On Thu, Aug 10, 2023 at 08:38:09PM +0200, Thomas Gleixner wrote:
> From: Thomas Gleixner <[email protected]>
>
> Applying microcode late can be fatal for the running kernel when the update
> changes functionality which is in use already in a non-compatible way,
> e.g. by removing a CPUID bit.

This includes all compatibility constraints? Because IIRC we've also had
trouble because a CPUID bit got set. Kernel didn't know about, didn't
manage it, but userspace saw the bit and happily tried to use it.

Ofc I can't remember the exact case :/ but anything that changes the
xsave size/state would obviously cause trouble.


2023-08-11 10:00:39

by Thomas Gleixner

[permalink] [raw]
Subject: Re: [patch 29/30] x86/microcode: Prepare for minimal revision check

On Thu, Aug 10 2023 at 22:54, Peter Zijlstra wrote:
> On Thu, Aug 10, 2023 at 08:38:09PM +0200, Thomas Gleixner wrote:
>> From: Thomas Gleixner <[email protected]>
>>
>> Applying microcode late can be fatal for the running kernel when the update
>> changes functionality which is in use already in a non-compatible way,
>> e.g. by removing a CPUID bit.
>
> This includes all compatibility constraints? Because IIRC we've also had
> trouble because a CPUID bit got set. Kernel didn't know about, didn't
> manage it, but userspace saw the bit and happily tried to use it.

We don't know. If the microcoders screw that minrev constraint up, then
we are up the creek w/o a paddle as before.

> Ofc I can't remember the exact case :/ but anything that changes the
> xsave size/state would obviously cause trouble.

Details. :)

2023-08-11 15:41:48

by Arjan van de Ven

[permalink] [raw]
Subject: Re: [patch 29/30] x86/microcode: Prepare for minimal revision check

On 8/10/2023 1:54 PM, Peter Zijlstra wrote:
> On Thu, Aug 10, 2023 at 08:38:09PM +0200, Thomas Gleixner wrote:
>> From: Thomas Gleixner <[email protected]>
>>
>> Applying microcode late can be fatal for the running kernel when the update
>> changes functionality which is in use already in a non-compatible way,
>> e.g. by removing a CPUID bit.
>
> This includes all compatibility constraints?
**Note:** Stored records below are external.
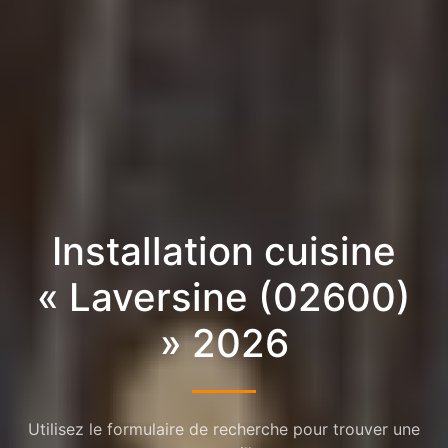
Installation cuisine
« Laversine (02600)
» 2026
Utilisez le formulaire de recherche pour trouver une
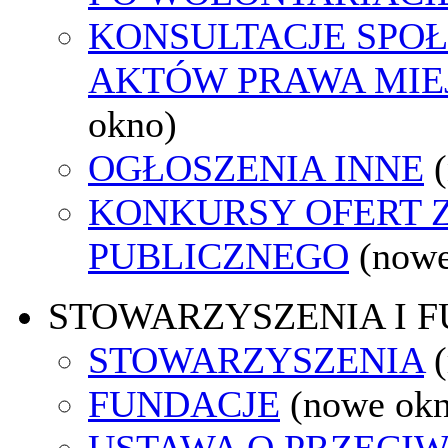
KONSULTACJE SPOŁ
AKTÓW PRAWA MIE
okno)
OGŁOSZENIA INNE
KONKURSY OFERT 
PUBLICZNEGO
(nowe
STOWARZYSZENIA I 
STOWARZYSZENIA
FUNDACJE
(nowe ok
USTAWA O PRZECIW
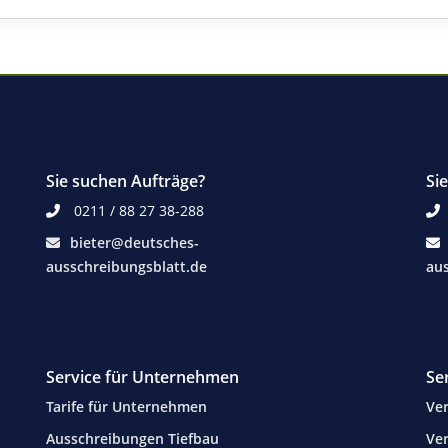
Sie suchen Aufträge?
Si
0211 / 88 27 38-288
bieter@deutsches-
ausschreibungsblatt.de
aus
Service für Unternehmen
Se
Tarife für Unternehmen
Ver
Ausschreibungen Tiefbau
Ver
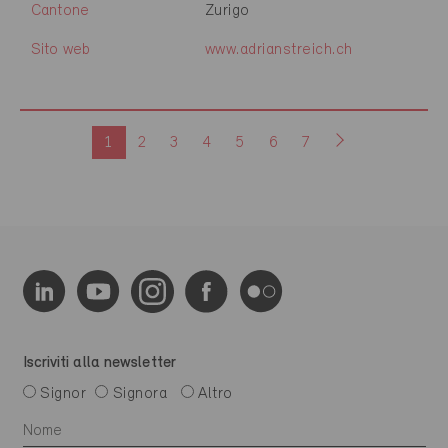
Cantone
Zurigo
Sito web
www.adrianstreich.ch
1
2
3
4
5
6
7
Iscriviti alla newsletter
Signor
Signora
Altro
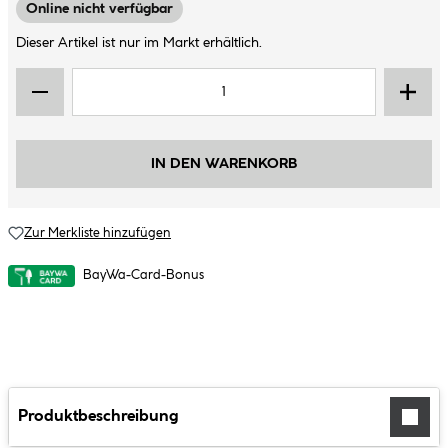
Online nicht verfügbar
Dieser Artikel ist nur im Markt erhältlich.
IN DEN WARENKORB
Zur Merkliste hinzufügen
BayWa-Card-Bonus
Produktbeschreibung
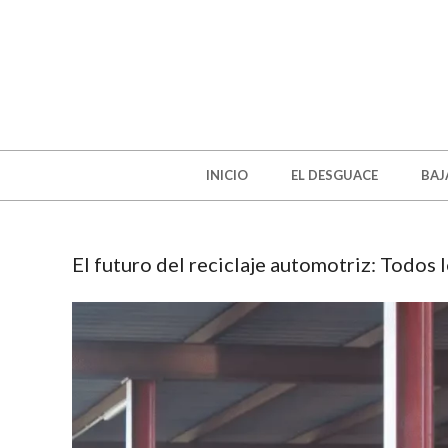
INICIO
EL DESGUACE
BAJ
El futuro del reciclaje automotriz: Todos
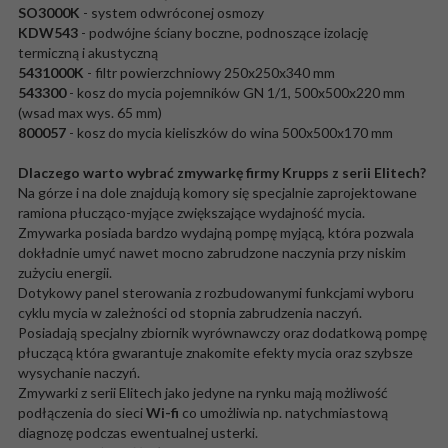
SO3000K
- system odwróconej osmozy
KDW543
- podwójne ściany boczne, podnoszące izolację
termiczną i akustyczną
5431000K
- filtr powierzchniowy 250x250x340 mm
543300
- kosz do mycia pojemników GN 1/1, 500x500x220 mm
(wsad max wys. 65 mm)
800057
- kosz do mycia kieliszków do wina 500x500x170 mm
Dlaczego warto wybrać zmywarkę firmy Krupps z serii Elitech?
Na górze i na dole znajdują komory się specjalnie zaprojektowane
ramiona płucząco-myjące zwiększające wydajność mycia.
Zmywarka posiada bardzo wydajną pompę myjącą, która pozwala
dokładnie umyć nawet mocno zabrudzone naczynia przy niskim
zużyciu energii.
Dotykowy panel sterowania z rozbudowanymi funkcjami wyboru
cyklu mycia w zależności od stopnia zabrudzenia naczyń.
Posiadają specjalny zbiornik wyrównawczy oraz dodatkową pompę
płuczącą która gwarantuje znakomite efekty mycia oraz szybsze
wysychanie naczyń.
Zmywarki z serii Elitech jako jedyne na rynku mają możliwość
podłączenia do sieci
Wi-fi
co umożliwia np. natychmiastową
diagnozę podczas ewentualnej usterki.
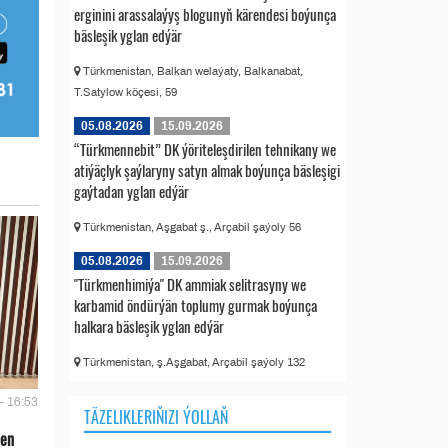
erginini arassalaýyş blogunyň kärendesi boýunça
bäsleşik yglan edýär
Türkmenistan, Balkan welaýaty, Balkanabat,
T.Satylow köçesi, 59
05.08.2026
15.09.2026
“Türkmennebit” DK ýöriteleşdirilen tehnikany we
atiýäçlyk şaýlaryny satyn almak boýunça bäsleşigi
gaýtadan yglan edýär
Türkmenistan, Aşgabat ş., Arçabil şaýoly 56
05.08.2026
15.09.2026
"Türkmenhimiýa" DK ammiak selitrasyny we
karbamid öndürýän toplumy gurmak boýunça
halkara bäsleşik yglan edýär
Türkmenistan, ş.Aşgabat, Arçabil şaýoly 132
- 16:53
TÄZELIKLERIŇIZI ÝOLLAŇ
len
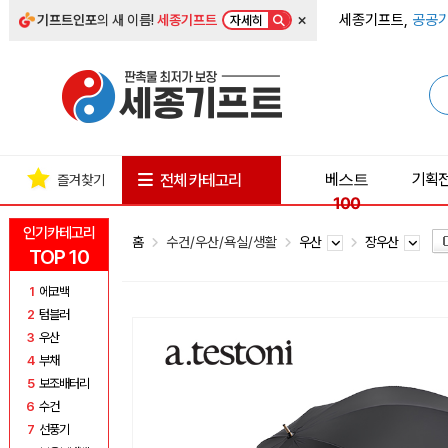
×
세종기프트,
공공기
기프트인포
의 새 이름!
세종기프트
자세히
베스트
기획
전체 카테고리
즐겨찾기
100
인기카테고리
홈
수건/우산/욕실/생활
우산
장우산
TOP 10
1
에코백
2
텀블러
3
우산
4
부채
5
보조배터리
6
수건
7
선풍기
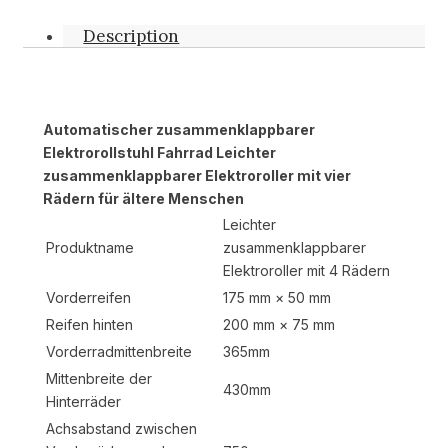
Description
Automatischer zusammenklappbarer
Elektrorollstuhl Fahrrad Leichter
zusammenklappbarer Elektroroller mit vier
Rädern für ältere Menschen
Leichter
Produktname
zusammenklappbarer
Elektroroller mit 4 Rädern
Vorderreifen
175 mm × 50 mm
Reifen hinten
200 mm × 75 mm
Vorderradmittenbreite
365mm
Mittenbreite der
430mm
Hinterräder
Achsabstand zwischen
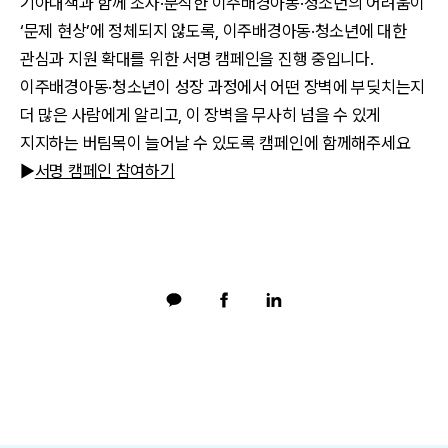
기아대책과 함께 조사·분석한 이주배경아동·청소년의 어려움이
‘문제 현상’에 정체되지 않도록, 이주배경아동·청소년에 대한
관심과 지원 확대를 위한 서명 캠페인을 진행 중입니다.
이주배경아동·청소년이 성장 과정에서 어떤 장벽에 부딪치는지
더 많은 사람에게 알리고, 이 장벽을 무사히 넘을 수 있게
지지하는 버팀목이 늘어날 수 있도록 캠페인에 함께해주세요
▶
서명 캠페인 참여하기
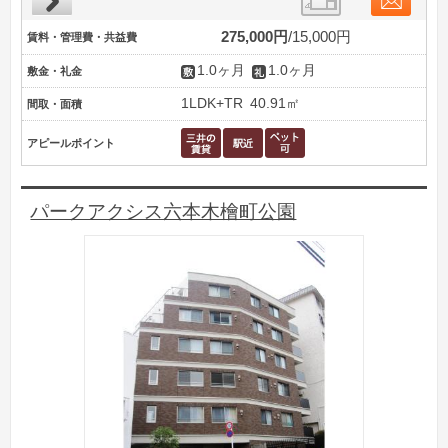
275,000円
15,000円
賃料・管理費・共益費
1.0ヶ月
1.0ヶ月
敷金・礼金
1LDK+TR
40.91㎡
間取・面積
アピールポイント
パークアクシス六本木檜町公園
Because IIRC we've also had
> trouble because a CPUID bit got set. Kernel didn't know about, didn't

do you have the details on that -- I don't know of any of those outside
of enumerating the sidechannel status cpuid bits.

> manage it, but userspace saw the bit and happily tried to use it.

yes it contains all the compatibility constraints the OS folks (e.g. the intel kernel folks)
could convey to the microcode team. If you think the constraints are
not complete please help us improve them

>
> Ofc I can't remember the exact case :/ but anything that changes the
> xsave size/state would obviously cause trouble.

of course that cant' happen at runtime at all correctly.
>